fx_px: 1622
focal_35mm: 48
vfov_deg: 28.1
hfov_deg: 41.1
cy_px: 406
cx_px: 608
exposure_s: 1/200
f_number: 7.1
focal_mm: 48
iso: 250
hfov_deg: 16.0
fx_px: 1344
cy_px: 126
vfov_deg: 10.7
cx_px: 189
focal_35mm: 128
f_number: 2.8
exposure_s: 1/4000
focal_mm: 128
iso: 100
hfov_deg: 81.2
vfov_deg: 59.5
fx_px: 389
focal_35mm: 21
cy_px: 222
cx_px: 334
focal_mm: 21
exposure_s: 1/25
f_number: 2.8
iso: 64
···
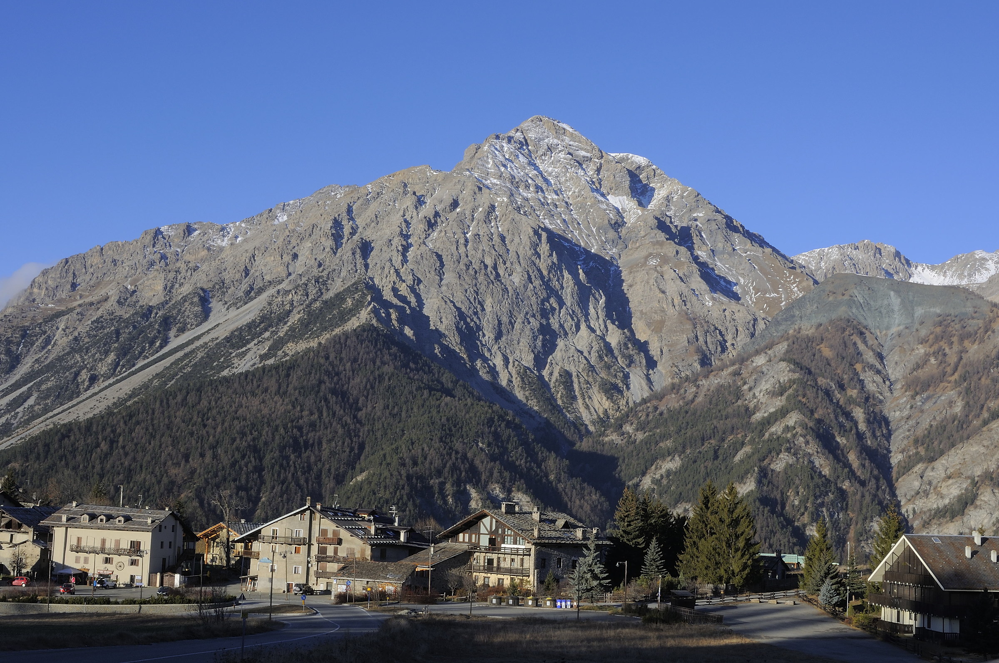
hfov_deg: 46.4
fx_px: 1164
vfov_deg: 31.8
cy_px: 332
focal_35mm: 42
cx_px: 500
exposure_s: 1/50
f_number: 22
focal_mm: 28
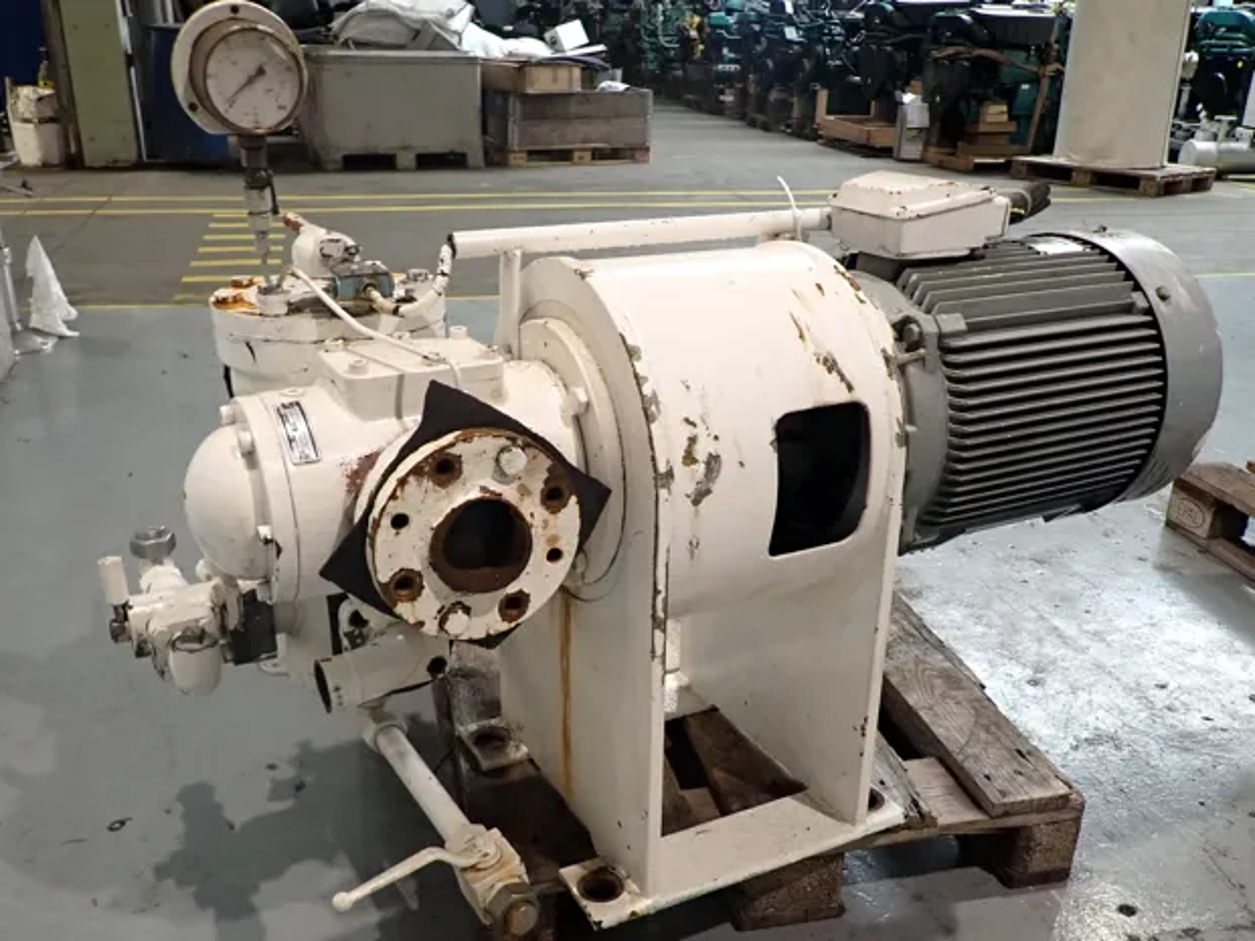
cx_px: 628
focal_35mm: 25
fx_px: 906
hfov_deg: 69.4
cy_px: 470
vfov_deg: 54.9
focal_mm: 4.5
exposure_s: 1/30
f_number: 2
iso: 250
···
Print again the lines of the entries above that fall between the line holding "fx_px: 1622" and the line holding "exposure_s: 1/25", inclusive, exactly as they stand.

[ANSWER BOX]:
fx_px: 1622
focal_35mm: 48
vfov_deg: 28.1
hfov_deg: 41.1
cy_px: 406
cx_px: 608
exposure_s: 1/200
f_number: 7.1
focal_mm: 48
iso: 250
hfov_deg: 16.0
fx_px: 1344
cy_px: 126
vfov_deg: 10.7
cx_px: 189
focal_35mm: 128
f_number: 2.8
exposure_s: 1/4000
focal_mm: 128
iso: 100
hfov_deg: 81.2
vfov_deg: 59.5
fx_px: 389
focal_35mm: 21
cy_px: 222
cx_px: 334
focal_mm: 21
exposure_s: 1/25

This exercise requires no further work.